Die effektive Antwort erfordert nicht nur Alarme, sondern auch eine Schnittstelle zu untersuchen und zu handeln: in der Lage, Ereignisse nach System, Art von Ereignis oder Benutzer zu filtern; Spuren, die anzeigen, welche Ressourcen aufgerufen wurden; und einfache Zugriff auf kontextuelle Informationen, um zu entscheiden, ob eine Sitzung zu trennen, Berechtigungen zurückzusetzen oder Privilegien zu blockieren vorübergehend. Mit konsolidierten Aufzeichnungen und Analyse-Tools beschleunigt die Forschung und reduziert die Belichtungszeit.

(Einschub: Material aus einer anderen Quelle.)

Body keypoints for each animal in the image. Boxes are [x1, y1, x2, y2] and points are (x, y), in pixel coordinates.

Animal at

Klassische Maßnahmen wie Mail-Filter, Multifaktor-Authentifizierung und Zugriffskontrolle nach dem Prinzip des Minimum-Privilegs (PLP) bleiben unerlässlich und müssen die Grundlage jeder Strategie bilden. Nichts davon ist jedoch unfehlbar. Reifeorganisationen kombinieren Prävention mit identitätsbasierter Erkennung und fortlaufender Governance, so dass sie nicht nur von einem Mechanismus abhängen, der ein Eindringen vermeidet, sondern schnell erkennen kann, ob ein Ausfall vorliegt.
Für IT- und Sicherheitsausrüstung bedeutet dies, in Plattformen zu investieren, die Identitäts-Governance (Rollenmanagement, hohe und niedrige Automatisierung, Zugriffs-Reviews) ohne zusätzliche Kosten pro Modul oder Feature mit Event-Audit- und Analysefunktionen integrieren. Eine einheitliche Lösung reduziert die operative Reibung und erleichtert den Sicherheitsbeamten schnelle Schlussfolgerungen über die Gesundheit der Identitätsumgebung.

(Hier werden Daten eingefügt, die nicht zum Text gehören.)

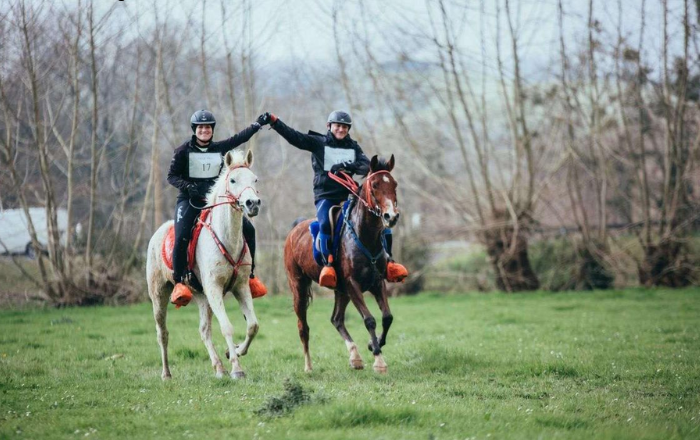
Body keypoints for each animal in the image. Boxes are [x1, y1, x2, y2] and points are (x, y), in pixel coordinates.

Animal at [145, 150, 262, 380]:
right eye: (233, 180)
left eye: (254, 179)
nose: (252, 203)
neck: (226, 238)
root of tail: (157, 233)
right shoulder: (214, 288)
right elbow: (227, 327)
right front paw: (237, 368)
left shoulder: (240, 286)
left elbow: (252, 325)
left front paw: (233, 352)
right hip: (159, 294)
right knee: (162, 333)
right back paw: (166, 373)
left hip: (201, 296)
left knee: (204, 330)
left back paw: (219, 367)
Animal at [284, 155, 400, 372]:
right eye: (374, 185)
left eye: (394, 184)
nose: (392, 216)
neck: (364, 236)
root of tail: (295, 229)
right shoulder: (353, 284)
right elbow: (369, 319)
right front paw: (379, 359)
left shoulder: (376, 282)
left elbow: (387, 317)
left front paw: (373, 345)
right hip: (299, 286)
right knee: (303, 326)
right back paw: (308, 366)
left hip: (341, 291)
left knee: (336, 319)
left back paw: (355, 356)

Die Annahme solcher Lösungen hat auch einen kulturellen Vorteil: Sie zwingt Organisationen, Prozesse zu dokumentieren, zu standardisieren und Veränderungen zu ermöglichen und klare Workflows zu schaffen, um zu reagieren, wenn etwas als verdächtig angesehen wird. Es bietet auch Audits und Compliance-Kontrollen durch die Aufrechterhaltung einer Beratungsgeschichte, wer tat, was, wann und von wo.

Wenn Sie die Artikulation einer Identitäts-zentrierten Verteidigung vertiefen wollen, gibt es nützliche Ressourcen, die von der Industrie entwickelt werden, die helfen können, die Straßenkarte zu entwerfen: die Führer auf Multi-Faktor-Authentifizierung CISA, Artikel und Sicherheitstipps über Identität im Blog Microsoft Security, und TTPCs Analyse auf MITRE ATT & CK.
Wenn Sie auf der Suche nach einer praktischen Option sind, um Identitäts- und Event-Audit auf einer einzigen Plattform zu sammeln, gibt es Lieferanten, die benutzerdefinierte Demos und Touren anbieten, um zu zeigen, wie diese Konzepte in den täglichen Betrieb übersetzt werden. Der Schlüssel besteht darin, zu stoppen, zu reagieren und zu sehen, zu korrelieren und zu reagieren, bevor der Angreifer sein Ziel beendet.. Wenn Sie an einem Beispiel einer Plattform interessiert sind, die diese Fähigkeiten integriert, können Sie Tenfold konsultieren und eine benutzerdefinierte Demonstration auffordern 10fold.software.